** Text under study follows **
What if you could enhance your ads in Google with collective intelligence — without going through Google?
Earlier this month, browser bookmark extension company Xmarks unveiled their plans to monetize their business with a service called SearchBoost. They take the idea of Google including ratings in ads to a whole new a level.
Here’s how it works:
Xmarks is a free browser add-on for Firefox, IE, Safari, and Chrome. It was originally designed to synchronize browser bookmarks across different computers — so bookmarks on your desktop, laptop, home machine, etc., are always in sync and backed up in the cloud.
As browser add-ons go, it’s pretty popular. They have over 4 million active users, and Xmarks claims to manage over 1 billion bookmarks. (As an interesting note, the Xmarks’ chairman and co-founder is none other than Mitch Kapor.)
** End of Text under study **
** Study material follows **
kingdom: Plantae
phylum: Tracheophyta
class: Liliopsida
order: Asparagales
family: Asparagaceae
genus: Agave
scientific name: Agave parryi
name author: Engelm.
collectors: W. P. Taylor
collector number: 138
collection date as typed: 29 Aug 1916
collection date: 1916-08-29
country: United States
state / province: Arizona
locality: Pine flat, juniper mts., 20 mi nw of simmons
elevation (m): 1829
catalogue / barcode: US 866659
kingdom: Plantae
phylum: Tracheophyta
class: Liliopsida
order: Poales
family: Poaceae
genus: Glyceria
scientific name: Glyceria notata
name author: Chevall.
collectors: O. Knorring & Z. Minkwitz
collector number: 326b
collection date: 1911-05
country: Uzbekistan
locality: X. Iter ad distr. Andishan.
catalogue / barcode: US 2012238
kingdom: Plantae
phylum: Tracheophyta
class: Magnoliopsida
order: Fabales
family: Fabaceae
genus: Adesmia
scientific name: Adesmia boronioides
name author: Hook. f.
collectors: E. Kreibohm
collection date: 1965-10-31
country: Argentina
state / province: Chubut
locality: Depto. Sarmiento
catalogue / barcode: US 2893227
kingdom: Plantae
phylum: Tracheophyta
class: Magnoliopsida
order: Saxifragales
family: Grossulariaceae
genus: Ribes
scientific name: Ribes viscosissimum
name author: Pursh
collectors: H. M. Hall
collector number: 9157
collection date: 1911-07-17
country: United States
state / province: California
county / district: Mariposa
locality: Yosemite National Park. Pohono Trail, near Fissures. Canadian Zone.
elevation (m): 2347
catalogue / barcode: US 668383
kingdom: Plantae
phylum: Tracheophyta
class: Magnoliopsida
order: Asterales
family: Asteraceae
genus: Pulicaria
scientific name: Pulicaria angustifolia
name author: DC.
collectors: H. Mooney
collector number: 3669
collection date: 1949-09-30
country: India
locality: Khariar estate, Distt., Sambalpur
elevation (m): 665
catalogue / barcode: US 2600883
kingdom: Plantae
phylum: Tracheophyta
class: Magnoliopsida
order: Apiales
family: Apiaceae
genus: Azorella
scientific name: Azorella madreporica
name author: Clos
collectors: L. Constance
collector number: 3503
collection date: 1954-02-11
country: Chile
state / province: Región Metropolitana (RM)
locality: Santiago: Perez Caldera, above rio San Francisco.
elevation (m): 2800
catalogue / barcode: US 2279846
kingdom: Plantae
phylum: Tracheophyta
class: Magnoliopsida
** End of Study material **
--- Actions to take ---
1. Answer these about the text on Xmarks, one answer per line, marked to match:
(a) What is the service called that Xmarks plans to use to make money?
(b) Which browsers can the Xmarks add-on be used with?
(c) How many active users does Xmarks have?
2. Write what comes next in the text on Xmarks, picking up right after its last sentence.

--- Exercise responses ---
1.
(a) SearchBoost
(b) Firefox, IE, Safari, and Chrome
(c) Over 4 million

2.
But what makes Xmarks cool was their insight that the bookmarks of all their users could be treated as “votes” for what people liked — sharing the collective intelligence of good sites. Initially, Xmarks used this information to enhance the organic results in search engines and provide additional information about a site when you were on it.
But with the announcement of SearchBoost, Xmarks now lets advertisers pay Xmarks to include these crowdsourced ratings in their ads on Google and Bing.
Three aspects of this that I find fascinating:
1. Xmarks is changing Google and Bing advertisements without permission of the engines. Although add-ons could always do this in theory, this is the first time that I know of a company that intends to do so for financial gain. In an era where iPhone and Android apps are increasingly serving as customized intermediaries to content on the web, this is an interesting precedent.
2. Advertisers don’t fully control their ads anymore. An advertiser controls turning SearchBoost on or off, but they don’t have any influence over the crowdsourced ratings themselves. Obviously, only advertisers with good ratings will want to turn this feature on — but since such ratings are dynamic, advertisers are leaving their fate in the hands of the community. But in the era of social media, I think this is a great way to increase the trustworthiness of advertising via social proof.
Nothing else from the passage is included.